# WHAT YOU NEED TO DO
#1 Answer these from the passage on benchmarking incremental runs, not the listing:
(a) What condition must the corresponding table meet before incremental runs are benchmarked?
(b) How many partitions did the explain plan show for the first example?
(c) How long did the query take on the XS warehouse?
#2 Extend the passage on benchmarking incremental runs past its final sentence, not the listing.

# SUPPLIED PASSAGE
Benchmarking incremental runs
When benchmarking incremental
models specifically, the ‘most efficient’ warehouse will differ based on whether it’s an incremental or full_refresh run.
At the very least, the incremental runs should be benchmarked like so:
- The corresponding table should be fully loaded
- Delete the previous day of data and then run the model incrementally using the estimated warehouse based on the partition size.
Optional: The model could also be benchmarked by running it on full_refresh
as well. That way, the model can be configured on a different warehouse based on whether it is an incremental
or full_refresh
run:
{% if is_incremental() %}
{{ config(
warehouse='smaller_warehouse' # Use this warehouse for incremental runs
) }}
{% else %}
{{ config(
warehouse='larger_warehouse' # Use this warehouse for full refresh runs
) }}
{% endif %}
SELECT *
FROM my_table
Real world benchmarking examples
The below sections will look at two examples of how to follow the benchmarking steps.
example 1: gitlab_dotcom_deployment_todo_dedupe_source
The first step is to run an explain plan, which shows the query has 630 partitons:
EXPLAIN
SELECT
*
FROM
"RAW".tap_postgres.GITLAB_DB_TODOS
QUALIFY ROW_NUMBER() OVER ( PARTITION BY id ORDER BY _uploaded_at DESC) = 1;
The 2nd step is to choose a warehouse based on the number of partitions, per the above diagram. In this case, with 630 partitions, we can start with a size XS
warehouse.
With warehouse XS
, the query 01b5ff9d-080a-e214-0000-289d77d4f1e2
took 7m14s, so we’ll add those stats to the Google Sheets template
Next, we will try using M
warehouse. First, let’s remove caching by running:
ALTER SESSION SET USE_CACHED_RESULT = FALSE;
With warehouse M
query 01b5ffc3-080a-e214-0000-289d77d57b3e
took 1m45s, so we’ll add those stats to the Google Sheets template:
warehouse_size | Credits/hr | run-time minutes part | run-time seconds part | run-time in hours | cost |
---|---|---|---|---|---|
X-small | 1 | 7 | 14 | 0.12 | $0.24 |
Medium | 4 | 1 | 45 | 0.03 | $0.23 |
% increase | -76% | -3% |
The above shows that with the M
warehouse, run-time has decreased by 73%, AND cost has also decreased by 3%, meaning that a ‘M’ warehouse is superior to the XS warehouse in this situation.
Since performance has increased faster than cost, we can upsize again to the L
warehouse to see if that continues.

# SOURCE DATA
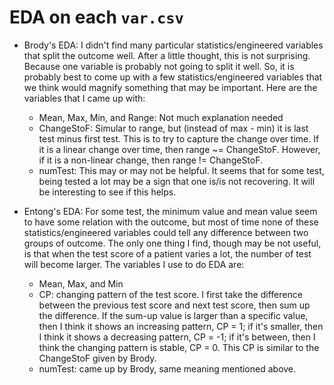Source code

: # EDA on each `var.csv`

* Brody's EDA: I didn't find many particular statistics/engineered variables that split the outcome well. After a little thought, this is not surprising. Because one variable is probably not going to split it well. So, it is probably best to come up with a few statistics/engineered variables that we think would magnify something that may be important. Here are the variables that I came up with:
  * Mean, Max, Min, and Range: Not much explanation needed
  * ChangeStoF: Simular to range, but (instead of max - min) it is last test minus first test. This is to try to capture the change over time. If it is a linear change over time, then range ~= ChangeStoF. However, if it is a non-linear change, then range != ChangeStoF.
  * numTest: This may or may not be helpful. It seems that for some test, being tested a lot may be a sign that one is/is not recovering. It will be interesting to see if this helps. 


* Entong's EDA: For some test, the minimum value and mean value seem to have some relation with the outcome, but most of time none of these statistics/engineered variables could tell any difference between two groups of outcome. The only one thing I find, though may be not useful, is that when the test score of a patient varies a lot, the number of test will become larger. The variables I use to do EDA are:
  * Mean, Max, and Min
  * CP: changing pattern of the test score. I first take the difference between the previous test score and next test score, then sum up the difference. If the sum-up value is larger than a specific value, then I think it shows an increasing pattern, CP = 1; if it's smaller, then I think it shows a decreasing pattern, CP = -1; if it's between, then I think the changing pattern is stable, CP = 0. This CP is similar to the ChangeStoF given by Brody.
  * numTest: came up by Brody, same meaning mentioned above.
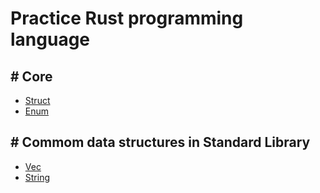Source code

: # Practice Rust programming language

## # Core

- [Struct](./struct.rs)
- [Enum](./enum.rs)

## # Commom data structures in Standard Library

- [Vec](./vec.rs)
- [String](./string.rs)

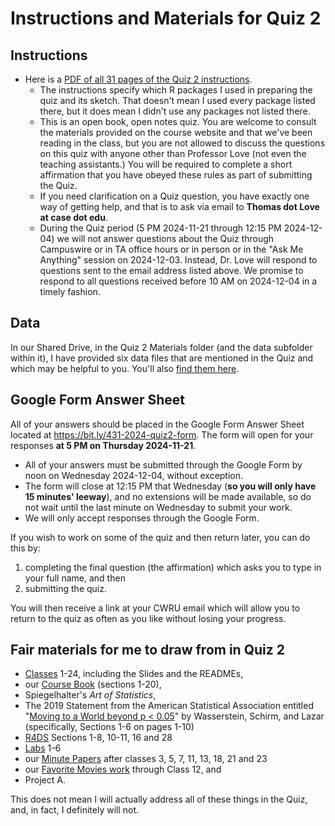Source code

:# Instructions and Materials for Quiz 2

## Instructions

- Here is a [PDF of all 31 pages of the Quiz 2 instructions](https://github.com/THOMASELOVE/431-quizzes-2024/blob/main/quiz2/431-2024-quiz2.pdf). 
    - The instructions specify which R packages I used in preparing the quiz and its sketch. That doesn't mean I used every package listed there, but it does mean I didn't use any packages not listed there.
    - This is an open book, open notes quiz. You are welcome to consult the materials provided on the course website and that we've been reading in the class, but you are not allowed to discuss the questions on this quiz with anyone other than Professor Love (not even the teaching assistants.) You will be required to complete a short affirmation that you have obeyed these rules as part of submitting the Quiz.
    - If you need clarification on a Quiz question, you have exactly one way of getting help, and that is to ask via email to **Thomas dot Love at case dot edu**.
    - During the Quiz period (5 PM 2024-11-21 through 12:15 PM 2024-12-04) we will not answer questions about the Quiz through Campuswire or in TA office hours or in person or in the "Ask Me Anything" session on 2024-12-03. Instead, Dr. Love will respond to questions sent to the email address listed above. We promise to respond to all questions received before 10 AM on 2024-12-04 in a timely fashion.

## Data

In our Shared Drive, in the Quiz 2 Materials folder (and the data subfolder within it), I have provided six data files that are mentioned in the Quiz and which may be helpful to you. You'll also [find them here](https://github.com/THOMASELOVE/431-quizzes-2024/tree/main/quiz2/data).

## Google Form Answer Sheet

All of your answers should be placed in the Google Form Answer Sheet located at <https://bit.ly/431-2024-quiz2-form>. The form will open for your responses **at 5 PM on Thursday 2024-11-21**.

- All of your answers must be submitted through the Google Form by noon on Wednesday 2024-12-04, without exception.
- The form will close at 12:15 PM that Wednesday (**so you will only have 15 minutes' leeway**), and no extensions will be made available, so do not wait until the last minute on Wednesday to submit your work.
- We will only accept responses through the Google Form.

If you wish to work on some of the quiz and then return later, you can do this by:

1. completing the final question (the affirmation) which asks you to type in your full name, and then
2. submitting the quiz.

You will then receive a link at your CWRU email which will allow you to return to the quiz as often as you like without losing your progress.
  
## Fair materials for me to draw from in Quiz 2

- [Classes](https://github.com/THOMASELOVE/431-classes-2024/tree/main) 1-24, including the Slides and the READMEs,
- our [Course Book](https://thomaselove.github.io/431-book/) (sections 1-20),
- Spiegelhalter's *Art of Statistics*,
- The 2019 Statement from the American Statistical Association entitled "[Moving to a World beyond p < 0.05](https://amstat.tandfonline.com/doi/full/10.1080/00031305.2019.1583913)" by Wasserstein, Schirm, and Lazar (specifically, Sections 1-6 on pages 1-10)
- [R4DS](https://r4ds.hadley.nz/) Sections 1-8, 10-11, 16 and 28 
- [Labs](https://github.com/THOMASELOVE/431-labs-2024/blob/main/README.md) 1-6
- our [Minute Papers](https://github.com/THOMASELOVE/431-minute-2024) after classes 3, 5, 7, 11, 13, 18, 21 and 23
- our [Favorite Movies work](https://github.com/THOMASELOVE/431-classes-2024/tree/main/movies) through Class 12, and
- Project A.

This does not mean I will actually address all of these things in the Quiz, and, in fact, I definitely will not.
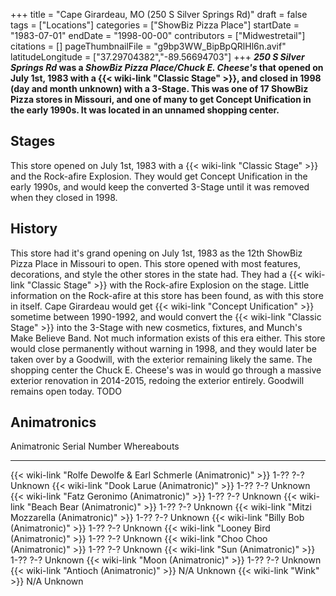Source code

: +++
title = "Cape Girardeau, MO (250 S Silver Springs Rd)"
draft = false
tags = ["Locations"]
categories = ["ShowBiz Pizza Place"]
startDate = "1983-07-01"
endDate = "1998-00-00"
contributors = ["Midwestretail"]
citations = []
pageThumbnailFile = "g9bp3WW_BipBpQRlHl6n.avif"
latitudeLongitude = ["37.29704382","-89.56694703"]
+++
***250 S Silver Springs Rd* was a *ShowBiz Pizza Place/Chuck E. Cheese's* that opened on July 1st, 1983 with a {{< wiki-link "Classic Stage" >}}, and closed in 1998 (day and month unknown) with a 3-Stage. This was one of 17 ShowBiz Pizza stores in Missouri, and one of many to get Concept Unification in the early 1990s. It was located in an unnamed shopping center.**

## Stages

This store opened on July 1st, 1983 with a {{< wiki-link "Classic Stage" >}} and the Rock-afire Explosion. They would get Concept Unification in the early 1990s, and would keep the converted 3-Stage until it was removed when they closed in 1998.

## History

This store had it's grand opening on July 1st, 1983 as the 12th ShowBiz Pizza Place in Missouri to open. This store opened with most features, decorations, and style the other stores in the state had. They had a {{< wiki-link "Classic Stage" >}} with the Rock-afire Explosion on the stage. Little information on the Rock-afire at this store has been found, as with this store in itself.
Cape Girardeau would get {{< wiki-link "Concept Unification" >}} sometime between 1990-1992, and would convert the {{< wiki-link "Classic Stage" >}} into the 3-Stage with new cosmetics, fixtures, and Munch's Make Believe Band. Not much information exists of this era either.
This store would close permanently without warning in 1998, and they would later be taken over by a Goodwill, with the exterior remaining likely the same. The shopping center the Chuck E. Cheese's was in would go through a massive exterior renovation in 2014-2015, redoing the exterior entirely. Goodwill remains open today.
TODO

## Animatronics

  Animatronic                                                           Serial Number   Whereabouts
  --------------------------------------------------------------------- --------------- -------------
  {{< wiki-link "Rolfe Dewolfe & Earl Schmerle (Animatronic)" >}}   1-?? ?-?        Unknown
  {{< wiki-link "Dook Larue (Animatronic)" >}}                      1-?? ?-?        Unknown
  {{< wiki-link "Fatz Geronimo (Animatronic)" >}}                   1-?? ?-?        Unknown
  {{< wiki-link "Beach Bear (Animatronic)" >}}                      1-?? ?-?        Unknown
  {{< wiki-link "Mitzi Mozzarella (Animatronic)" >}}                1-?? ?-?        Unknown
  {{< wiki-link "Billy Bob (Animatronic)" >}}                       1-?? ?-?        Unknown
  {{< wiki-link "Looney Bird (Animatronic)" >}}                     1-?? ?-?        Unknown
  {{< wiki-link "Choo Choo (Animatronic)" >}}                       1-?? ?-?        Unknown
  {{< wiki-link "Sun (Animatronic)" >}}                             1-?? ?-?        Unknown
  {{< wiki-link "Moon (Animatronic)" >}}                            1-?? ?-?        Unknown
  {{< wiki-link "Antioch (Animatronic)" >}}                         N/A             Unknown
  {{< wiki-link "Wink" >}}                                          N/A             Unknown
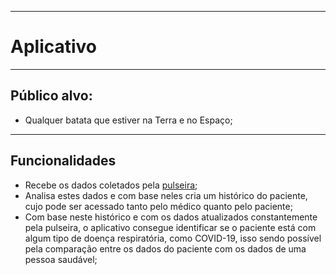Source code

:***
# Aplicativo
***
## Público alvo:
* Qualquer batata que estiver na Terra e no Espaço;
***
## Funcionalidades
* Recebe os dados coletados pela [pulseira](https://github.com/eduardo-ehsc/Hackathon-AEB/blob/master/Documentos/Pulseira.md);
* Analisa estes dados e com base neles cria um histórico do paciente, cujo pode ser acessado tanto pelo médico quanto pelo paciente;
* Com base neste histórico e com os dados atualizados constantemente pela pulseira, o aplicativo consegue identificar se o paciente está com algum tipo de doença respiratória, como COVID-19, isso sendo possível pela comparação entre os dados do paciente com os dados de uma pessoa saudável;
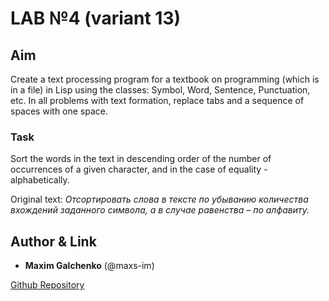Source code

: # LAB №4 (variant 13)

## Aim

Create a text processing program for a textbook on programming (which is in a file) in Lisp using the classes: Symbol, Word, Sentence, Punctuation, etc. In all problems with text formation, replace tabs and a sequence of spaces with one space.

### Task

Sort the words in the text in descending order of the number of occurrences of a given character, and in the case of equality - alphabetically.

Original text: _Отсортировать слова в тексте по убыванию количества вхождений заданного символа, а в случае равенства – по алфавиту._

## Author & Link

- **Maxim Galchenko** (@maxs-im)

[Github Repository](maxs-im/Functional/tree/master/lab_4)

# RESULTS OF THE TASKS
#1
(a) It should be fully loaded.
(b) 630.
(c) 7m14s.

#2
Using the L
warehouse, the query 01b5ffdc-080a-e214-0000-289d77d5c756
finished in 1m23s, pasting this into the spreadsheet:
warehouse_size | Credits/hr | run-time minutes part | run-time seconds part | run-time in hours | cost |
---|---|---|---|---|---|
X-small | 1 | 7 | 14 | 0.12 | $0.24 |
Medium | 4 | 1 | 45 | 0.03 | $0.23 |
Large | 8 | 1 | 23 | 0.02 | $0.37 |
% increase | -21% | 58% |
The above spreadsheet shows that query run-time was reduced by 21% (good), but costs increased by 58% (bad). Therefore, the price is growing much faster than the performance gains.
Conclusion: The M
warehouse has the best run-time-to-cost ratio and should be used for this model.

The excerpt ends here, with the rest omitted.